• WORK TO BE COMPLETED
Transcribe the data below verbatim from the line with "process equipment" to the line with "1. Translation of the FS system critical". Include both of those lines.

- Opening Delimiter -

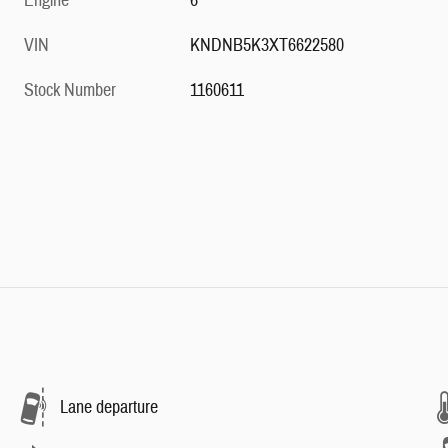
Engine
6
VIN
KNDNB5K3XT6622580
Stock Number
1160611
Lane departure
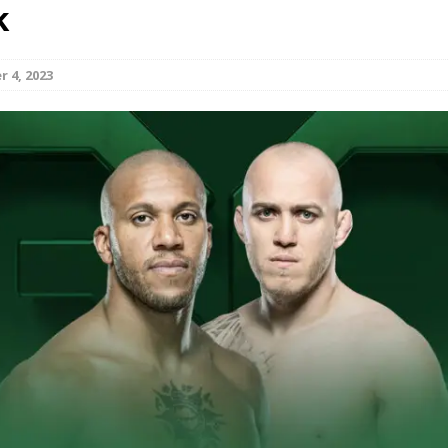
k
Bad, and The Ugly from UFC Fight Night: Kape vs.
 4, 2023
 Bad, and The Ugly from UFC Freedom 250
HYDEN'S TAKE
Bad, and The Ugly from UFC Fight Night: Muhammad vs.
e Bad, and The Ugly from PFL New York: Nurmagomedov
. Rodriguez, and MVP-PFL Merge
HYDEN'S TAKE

- Closing Delimiter -
- Opening Delimiter -

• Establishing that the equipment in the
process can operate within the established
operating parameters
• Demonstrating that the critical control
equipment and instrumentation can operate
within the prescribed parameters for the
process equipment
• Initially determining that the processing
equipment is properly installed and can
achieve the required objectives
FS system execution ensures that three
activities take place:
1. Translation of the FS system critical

- Closing Delimiter -

• FINAL ANSWER
process equipment
• Initially determining that the processing
equipment is properly installed and can
achieve the required objectives
FS system execution ensures that three
activities take place:
1. Translation of the FS system critical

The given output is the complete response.